Columna publicada en T13.cl, 29.09.2016

El debate sobre la descentralización de nuestro país es probablemente uno de los más importantes y decisivos que enfrentaremos durante los próximos años. Y lo es porque se trata de la organización del poder en el territorio en función de ciertos objetivos comunes. Es decir, es nada menos que un debate sobre la constitución del Estado cuyos efectos prácticos son muchísimo más relevantes e irreversibles que la inclusión de tal o cual derecho social en la Constitución Política.

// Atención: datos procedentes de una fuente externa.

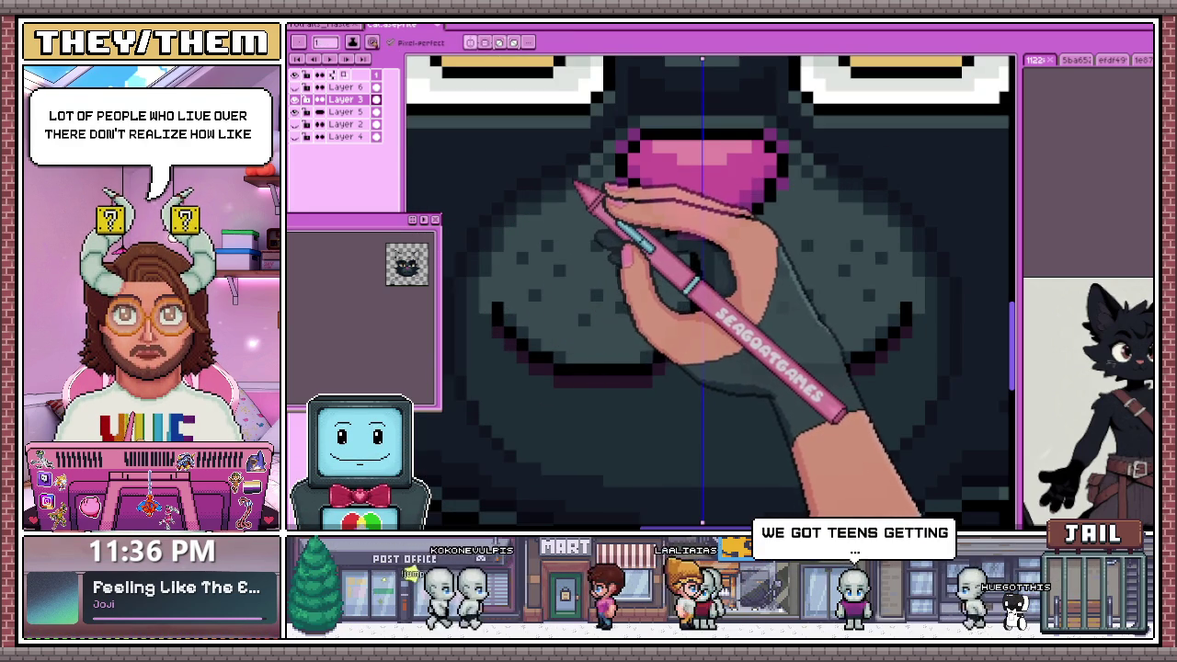
{"action": "scroll", "coordinate": [560, 230], "scroll_direction": "down", "scroll_amount": 3}
{"action": "scroll", "coordinate": [549, 298], "scroll_direction": "down", "scroll_amount": 2}
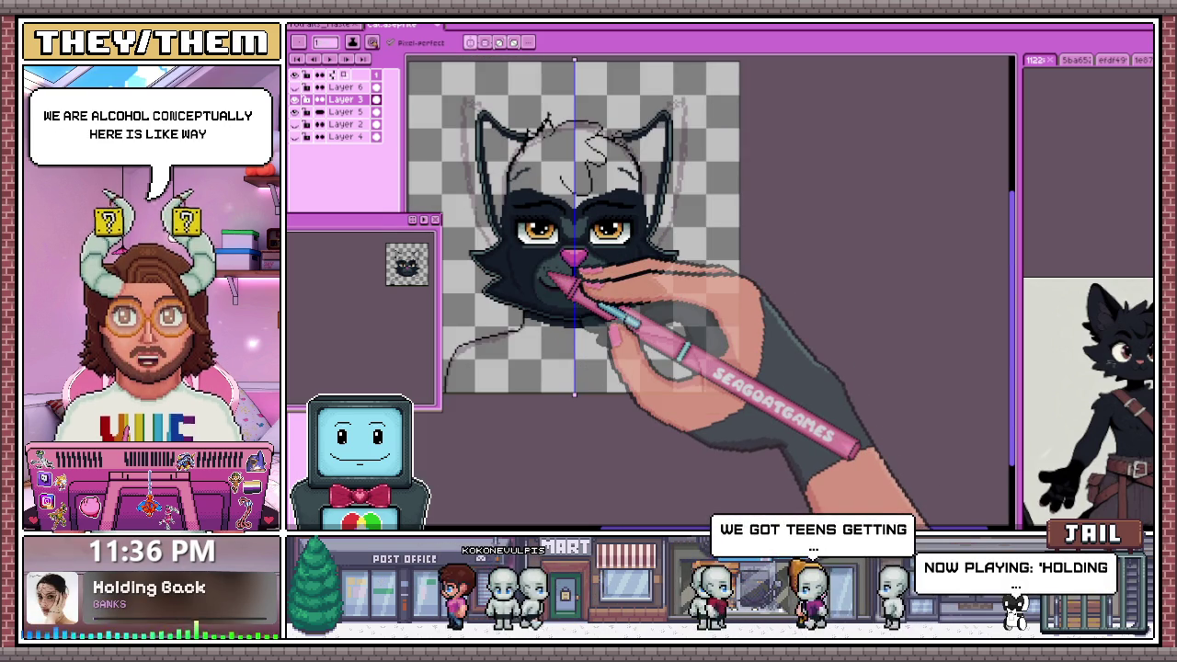
{"action": "scroll", "coordinate": [551, 276], "scroll_direction": "up", "scroll_amount": 2}
{"action": "scroll", "coordinate": [570, 275], "scroll_direction": "up", "scroll_amount": 3}
{"action": "scroll", "coordinate": [552, 267], "scroll_direction": "up", "scroll_amount": 1}
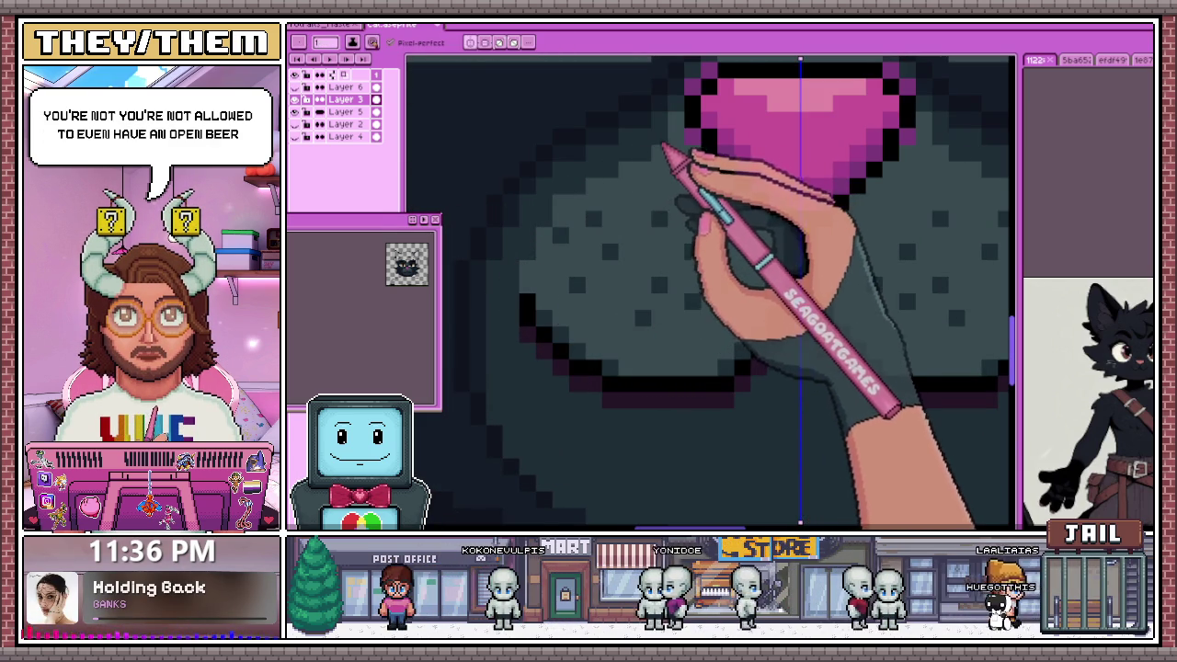
{"action": "scroll", "coordinate": [643, 212], "scroll_direction": "down", "scroll_amount": 2}
{"action": "scroll", "coordinate": [599, 276], "scroll_direction": "down", "scroll_amount": 2}
{"action": "scroll", "coordinate": [597, 267], "scroll_direction": "down", "scroll_amount": 2}
{"action": "scroll", "coordinate": [611, 275], "scroll_direction": "up", "scroll_amount": 1}
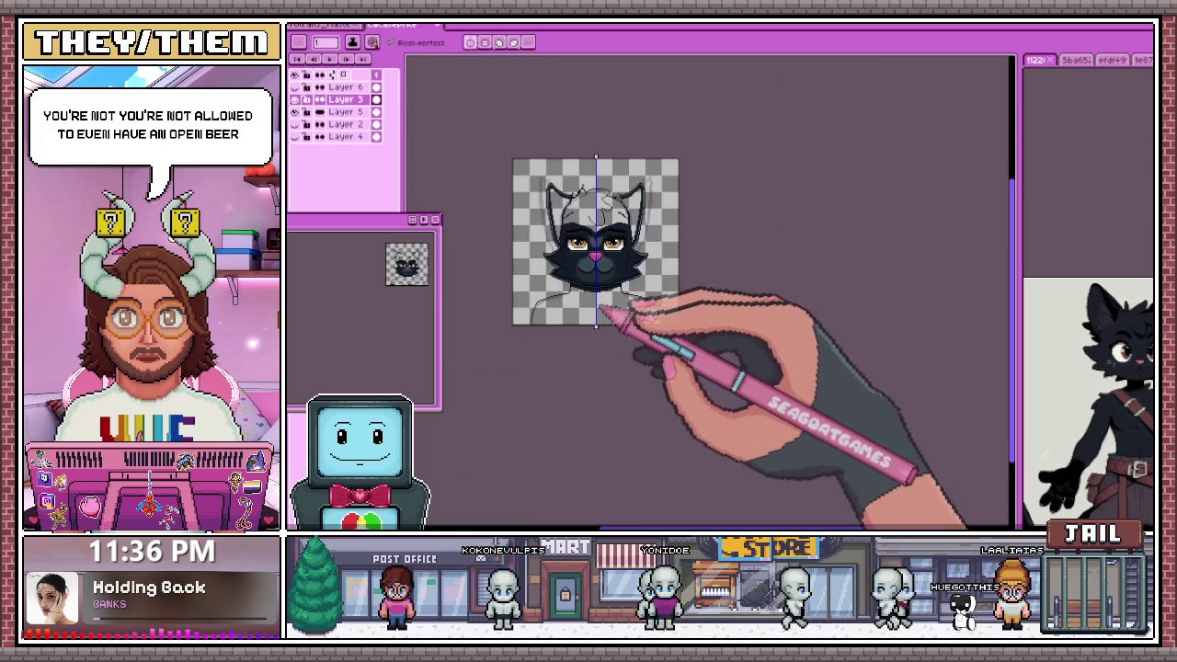
{"action": "scroll", "coordinate": [606, 308], "scroll_direction": "up", "scroll_amount": 3}
Sample a lighter fur colour and paint shading pixels beneath the mouth
{"action": "key", "text": "alt"}
{"action": "scroll", "coordinate": [591, 220], "scroll_direction": "up", "scroll_amount": 3}
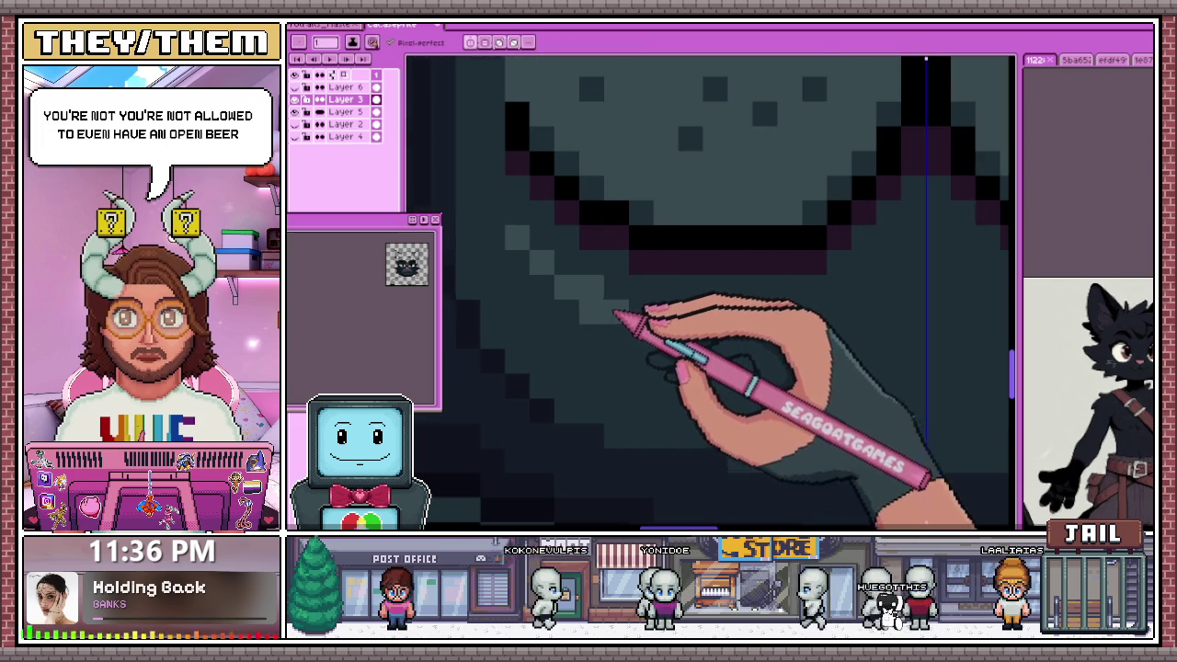
{"action": "scroll", "coordinate": [616, 315], "scroll_direction": "down", "scroll_amount": 2}
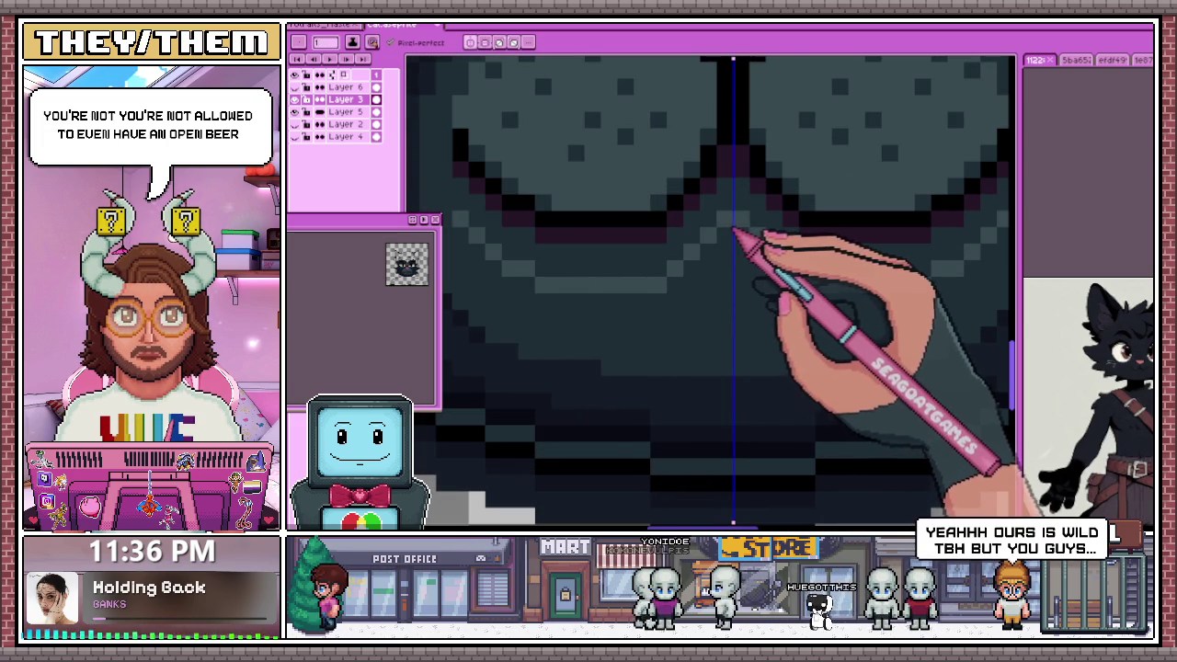
{"action": "scroll", "coordinate": [641, 341], "scroll_direction": "down", "scroll_amount": 2}
{"action": "scroll", "coordinate": [641, 336], "scroll_direction": "down", "scroll_amount": 1}
{"action": "scroll", "coordinate": [572, 296], "scroll_direction": "up", "scroll_amount": 3}
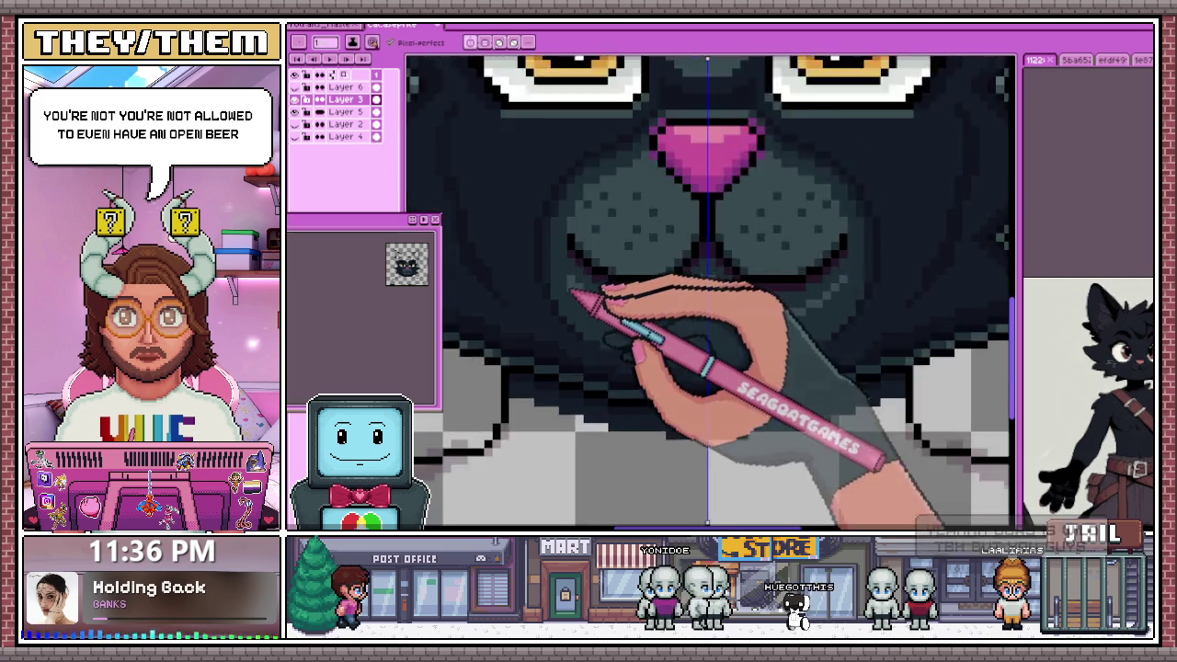
{"action": "scroll", "coordinate": [571, 296], "scroll_direction": "up", "scroll_amount": 2}
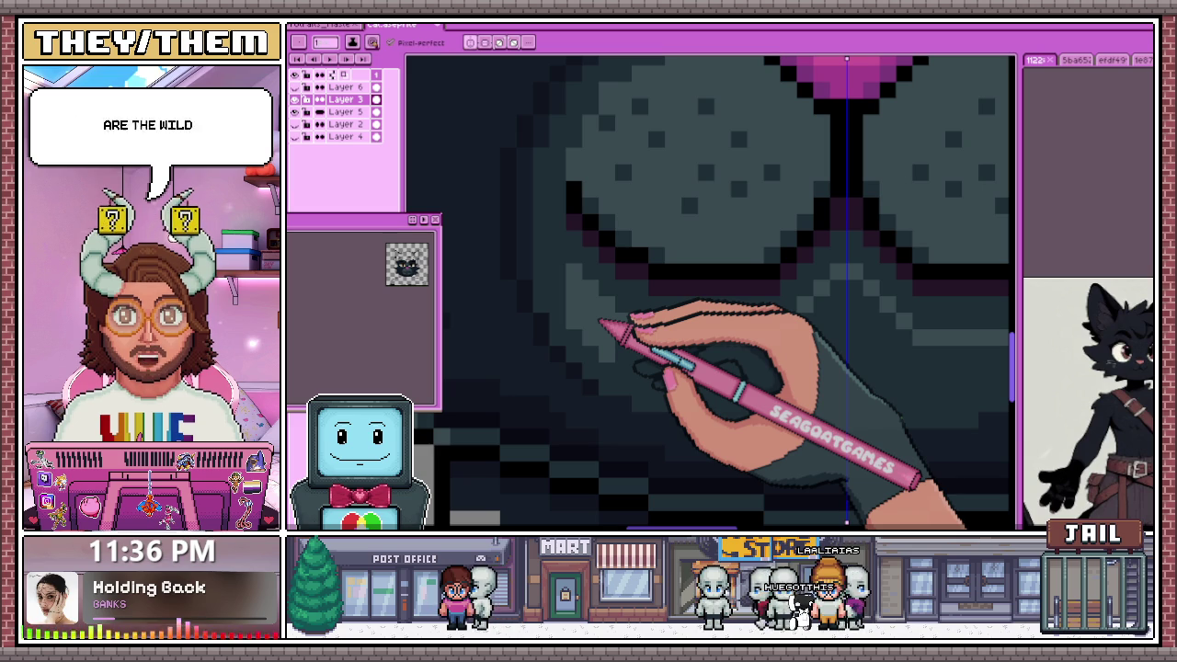
{"action": "scroll", "coordinate": [570, 303], "scroll_direction": "up", "scroll_amount": 2}
{"action": "scroll", "coordinate": [591, 276], "scroll_direction": "up", "scroll_amount": 2}
{"action": "scroll", "coordinate": [551, 261], "scroll_direction": "up", "scroll_amount": 2}
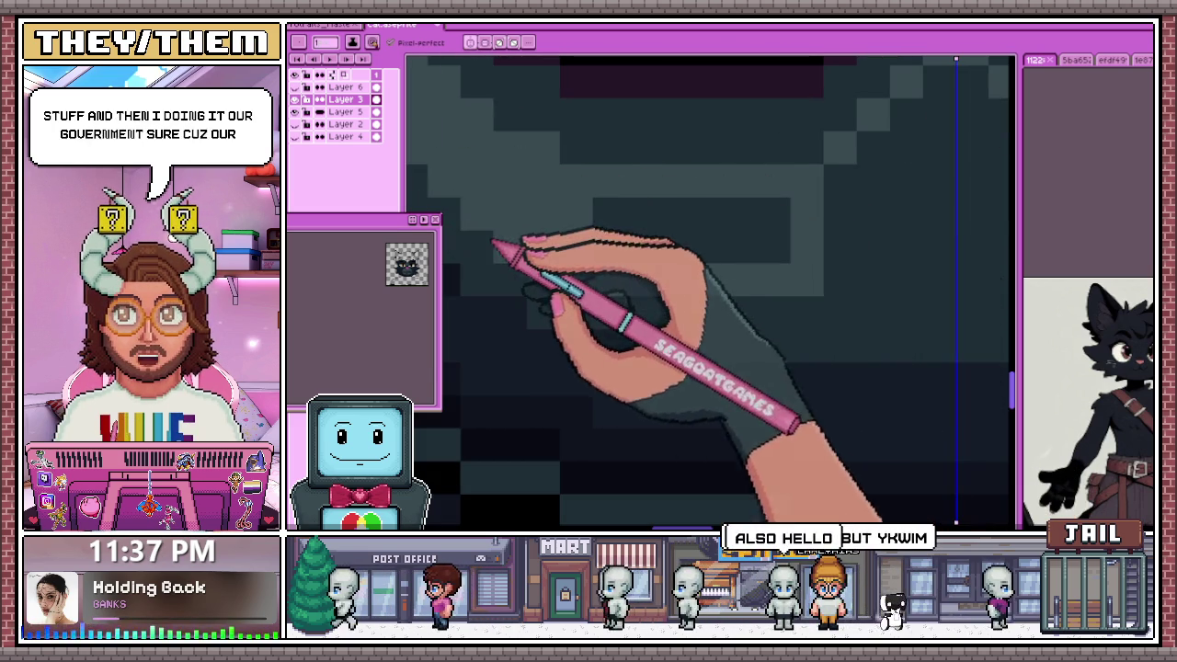
{"action": "scroll", "coordinate": [727, 248], "scroll_direction": "down", "scroll_amount": 2}
{"action": "scroll", "coordinate": [685, 258], "scroll_direction": "down", "scroll_amount": 1}
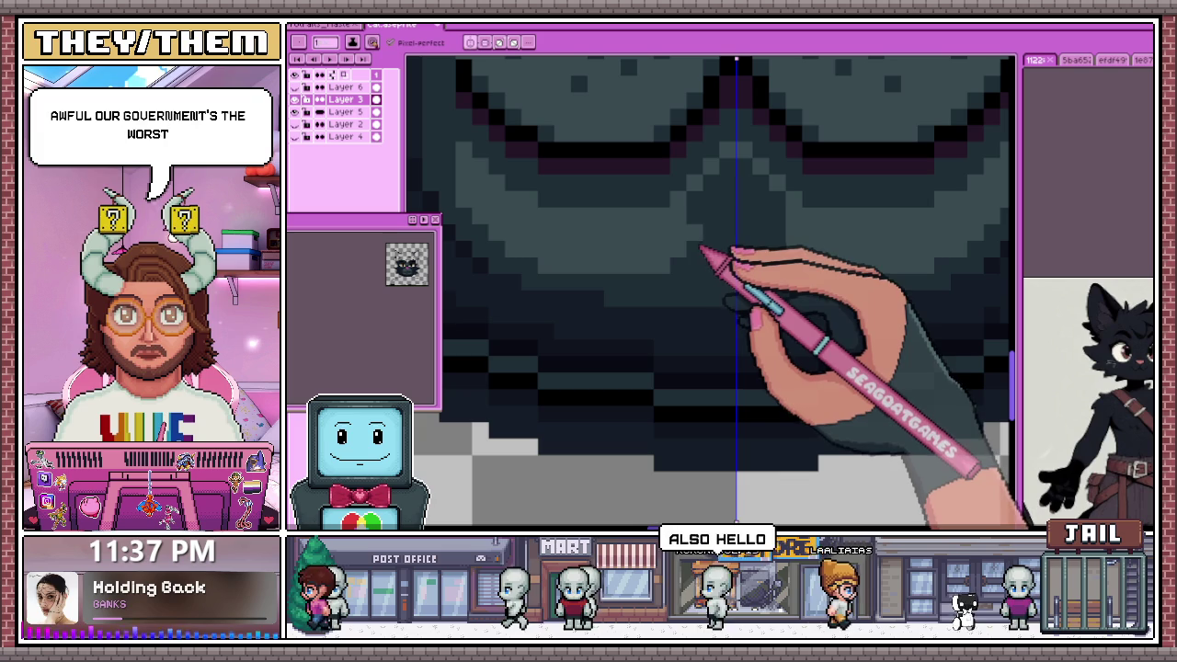
{"action": "scroll", "coordinate": [740, 215], "scroll_direction": "down", "scroll_amount": 2}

El historiador Joaquín Fermandois ha tenido el acierto de advertir sobre este asunto y resaltar que la tradición política e institucional del país es unitaria, por lo que hacerle injertos federalistas de manera irreflexiva podría terminar generando ingobernabilidad e ineficacia administrativa. Eso, y también corrupción: los poderes locales mal diseñados pueden ser muchísimo más parciales y arbitrarios en su operación que los gobiernos nacionales, que están sometidos a un mayor escrutinio público y operan a partir de una lógica más anónima.

Por otro lado, todos sabemos que el peso de Santiago sobre las regiones es asfixiante y paralizante, y que sería un gran bien para el país el potenciar desarrollos locales que nos permitieran hacer un mejor uso del territorio y realizar de mejor manera su enorme potencial. Pero también es evidente que la infinita subdivisión de los poderes locales, además de facilitar el mal gobierno, terminaría haciendo a Santiago un poder todavía más irresistible y poderoso: dividir es la mejor forma de dominar.

Considerando todo esto, deberíamos tomarnos muchísimo más en serio el debate sobre la descentralización. La devolución de poderes no es un juego, y mucho menos lo es la organización administrativa de una República. Después de todo, fue justamente nuestra forma política la que nos alejó del desorden que cundió, y no ha dejado de cundir, en la mayoría de los países latinoamericanos que optaron por organizaciones más descentralizadas.

El problema es que en este tema, como en tantos otros, la Nueva Mayoría parece convencida de que las políticas mal diseñadas y peor implementadas tienen el valor de fijar la mirada pública sobre el asunto que (mal) tratan. Así, actúan como si la intención detrás de sus reformas justificara toda desprolijidad e improvisación en ellas. Esta lógica testimonial mezcada con progresismo también ha dado consuelo a la Presidenta en medio de su fracaso: ella imagina que, ya que su gobierno apuntó en “la dirección correcta”, la historia la absolverá. Así, además de crear nuevas regiones sin mucha justificación, este gobierno nos ofrece la elección local de intendentes (mezclada con la total devaluación política del cargo, que se vuelve casi simbólico) como una especie de gran medida “en la dirección correcta”.

Lo que la Presidenta y su gobierno parecen no tomar en cuenta es que la misma historia que los progresistas piensan que tiene un guión que los favorece, muestra que las cosas pueden salir mal, y que las buenas intenciones, lejos de impedir que ello ocurra, las más de las veces lo facilitan. Y es que, como decía Mark Twain, no es la ignorancia lo que nos mete en problemas, sino la convicción equivocada de saber algo.

Y lo cierto es que sobre descentralización todo el mundo cree saber mucho, pero al poco andar el asunto se ve atrapado en grandes ciénagas de ignorancia, falta de visión política y desorden argumentativo. Y es que no basta querer el bien del terruño y resentir los excesos de la capital para revertir nuestra situación.

¿Por dónde empezar? Hace más de 200 años un país formado por 13 colonias confederadas tuvo que reformar su Constitución para evitar el desorden generado por la debilidad del gobierno nacional respecto a los poderes locales. Este debate hizo nacer una de las obras políticas más importantes de la historia moderna: “El Federalista”. Este libro, formado por artículos cuyos autores son Alexander Hamilton, James Madison y John Jay, nos entrega las claves necesarias para pensar los grandes asuntos constitucionales que estaremos obligados a discutir durante muchos años más. Y digo las claves, porque más allá de que uno esté de acuerdo o no con las soluciones a las que los autores llegan, su principal aporte es enseñarnos a pensar la organización del poder y tomarnos en serio sus consecuencias.

Nunca está de más una buena lectura para entender un asunto importante, reflexionar al respecto con calma y tratar de formarse una opinión razonable. Qué distinta sería nuestra discusión pública -y nuestra realidad política- si siguiéramos esta receta.